▸ **What is being asked**:
Among the records below, determine how many lines have the word "KiCad" in them; output only the number.

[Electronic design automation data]
● ● ● ●

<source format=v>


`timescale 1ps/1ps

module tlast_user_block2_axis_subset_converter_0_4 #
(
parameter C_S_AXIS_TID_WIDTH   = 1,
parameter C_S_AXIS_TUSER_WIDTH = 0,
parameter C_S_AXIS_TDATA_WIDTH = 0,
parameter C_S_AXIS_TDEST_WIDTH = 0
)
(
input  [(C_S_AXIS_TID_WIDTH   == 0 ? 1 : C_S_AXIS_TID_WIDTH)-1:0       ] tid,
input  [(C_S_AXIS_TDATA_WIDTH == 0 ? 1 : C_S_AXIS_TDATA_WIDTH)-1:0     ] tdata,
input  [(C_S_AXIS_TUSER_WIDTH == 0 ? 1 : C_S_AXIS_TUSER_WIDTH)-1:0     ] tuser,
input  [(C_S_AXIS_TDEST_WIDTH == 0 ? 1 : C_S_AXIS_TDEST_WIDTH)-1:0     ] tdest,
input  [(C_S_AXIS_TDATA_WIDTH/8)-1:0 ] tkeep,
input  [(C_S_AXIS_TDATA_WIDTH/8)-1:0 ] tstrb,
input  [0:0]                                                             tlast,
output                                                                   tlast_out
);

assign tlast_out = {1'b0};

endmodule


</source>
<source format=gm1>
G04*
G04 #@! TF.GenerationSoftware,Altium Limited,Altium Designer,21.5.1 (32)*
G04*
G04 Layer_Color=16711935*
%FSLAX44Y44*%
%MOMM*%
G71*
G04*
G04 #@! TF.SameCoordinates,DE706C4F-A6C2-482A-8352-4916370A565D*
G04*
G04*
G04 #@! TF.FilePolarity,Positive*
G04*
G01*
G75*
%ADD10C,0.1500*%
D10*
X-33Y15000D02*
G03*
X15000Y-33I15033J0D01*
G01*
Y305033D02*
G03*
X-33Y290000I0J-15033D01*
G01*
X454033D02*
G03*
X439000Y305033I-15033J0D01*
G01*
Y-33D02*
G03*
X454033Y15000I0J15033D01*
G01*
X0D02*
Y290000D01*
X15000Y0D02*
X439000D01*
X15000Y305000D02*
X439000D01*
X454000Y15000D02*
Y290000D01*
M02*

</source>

● ● ● ●

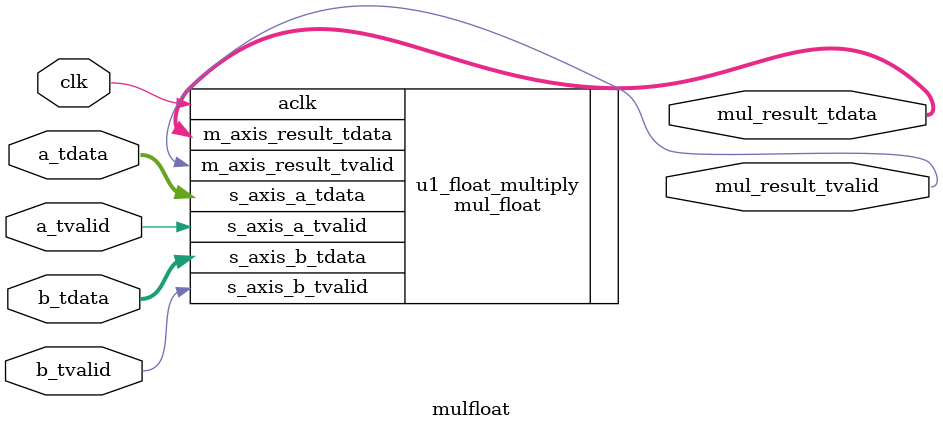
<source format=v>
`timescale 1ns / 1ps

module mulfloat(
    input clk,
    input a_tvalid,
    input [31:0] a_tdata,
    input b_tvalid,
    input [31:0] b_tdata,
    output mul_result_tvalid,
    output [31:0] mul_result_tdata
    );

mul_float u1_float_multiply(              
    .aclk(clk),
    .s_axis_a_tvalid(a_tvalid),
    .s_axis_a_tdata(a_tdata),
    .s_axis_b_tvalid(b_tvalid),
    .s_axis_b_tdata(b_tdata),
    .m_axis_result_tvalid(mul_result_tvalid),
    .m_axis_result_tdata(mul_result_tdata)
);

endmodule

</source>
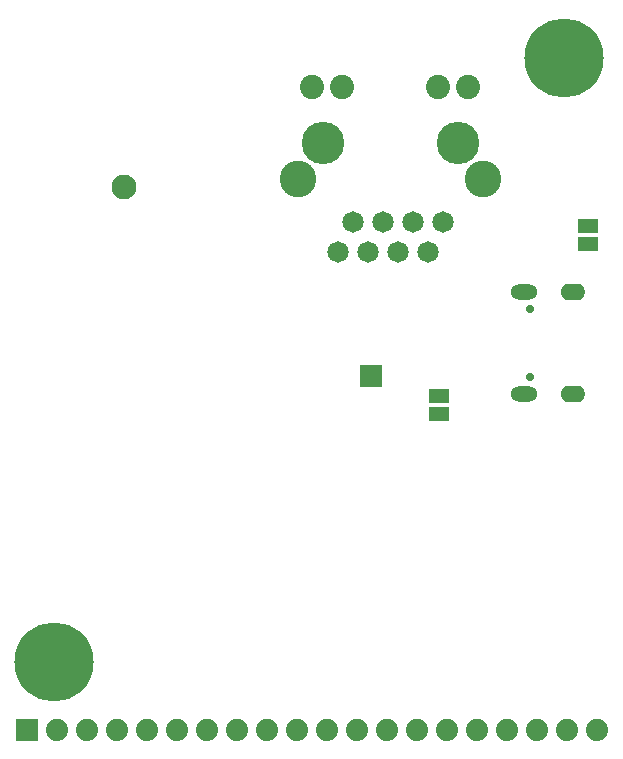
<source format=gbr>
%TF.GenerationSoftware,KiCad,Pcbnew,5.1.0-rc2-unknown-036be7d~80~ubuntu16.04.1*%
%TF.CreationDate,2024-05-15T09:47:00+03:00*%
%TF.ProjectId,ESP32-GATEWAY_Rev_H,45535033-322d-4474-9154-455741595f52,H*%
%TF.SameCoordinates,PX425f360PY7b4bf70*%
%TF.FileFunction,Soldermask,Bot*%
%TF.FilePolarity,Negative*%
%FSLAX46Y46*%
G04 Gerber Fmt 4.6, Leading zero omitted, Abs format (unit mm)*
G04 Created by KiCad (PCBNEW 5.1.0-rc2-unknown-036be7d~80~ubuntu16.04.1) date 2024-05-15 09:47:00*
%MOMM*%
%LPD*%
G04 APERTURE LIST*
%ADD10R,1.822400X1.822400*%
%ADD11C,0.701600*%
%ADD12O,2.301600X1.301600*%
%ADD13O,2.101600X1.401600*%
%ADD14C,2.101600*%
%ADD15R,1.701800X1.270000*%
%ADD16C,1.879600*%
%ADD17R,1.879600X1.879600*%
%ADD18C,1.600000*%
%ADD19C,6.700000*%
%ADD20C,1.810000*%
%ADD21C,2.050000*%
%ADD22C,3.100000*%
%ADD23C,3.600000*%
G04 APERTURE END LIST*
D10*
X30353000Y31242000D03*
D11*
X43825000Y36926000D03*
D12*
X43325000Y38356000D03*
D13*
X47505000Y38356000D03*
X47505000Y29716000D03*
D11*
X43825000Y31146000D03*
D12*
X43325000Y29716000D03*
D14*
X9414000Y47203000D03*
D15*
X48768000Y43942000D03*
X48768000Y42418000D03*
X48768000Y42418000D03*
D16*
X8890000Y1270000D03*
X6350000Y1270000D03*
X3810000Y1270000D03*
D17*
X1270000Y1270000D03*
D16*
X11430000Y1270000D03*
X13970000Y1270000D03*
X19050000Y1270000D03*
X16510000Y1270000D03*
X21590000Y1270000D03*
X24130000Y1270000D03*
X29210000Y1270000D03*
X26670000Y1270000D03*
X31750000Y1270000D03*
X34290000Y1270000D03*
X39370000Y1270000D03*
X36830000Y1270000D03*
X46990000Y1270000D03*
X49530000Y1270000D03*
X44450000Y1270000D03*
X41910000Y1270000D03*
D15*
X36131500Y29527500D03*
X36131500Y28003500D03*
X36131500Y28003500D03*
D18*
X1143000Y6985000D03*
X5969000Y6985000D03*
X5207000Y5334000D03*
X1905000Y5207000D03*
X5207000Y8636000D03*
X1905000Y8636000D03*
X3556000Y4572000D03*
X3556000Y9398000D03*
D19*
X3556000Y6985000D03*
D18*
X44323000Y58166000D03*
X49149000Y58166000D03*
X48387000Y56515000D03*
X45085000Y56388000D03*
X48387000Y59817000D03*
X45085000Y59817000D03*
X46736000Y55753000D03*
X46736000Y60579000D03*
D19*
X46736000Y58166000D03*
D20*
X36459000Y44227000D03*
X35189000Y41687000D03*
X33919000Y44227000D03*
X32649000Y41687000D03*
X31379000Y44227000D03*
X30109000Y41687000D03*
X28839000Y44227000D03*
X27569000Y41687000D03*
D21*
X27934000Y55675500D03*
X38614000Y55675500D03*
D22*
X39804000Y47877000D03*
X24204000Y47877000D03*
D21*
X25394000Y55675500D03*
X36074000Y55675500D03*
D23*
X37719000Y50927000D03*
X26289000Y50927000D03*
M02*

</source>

● ● ● ●

▸ **Answer to the problem**:
2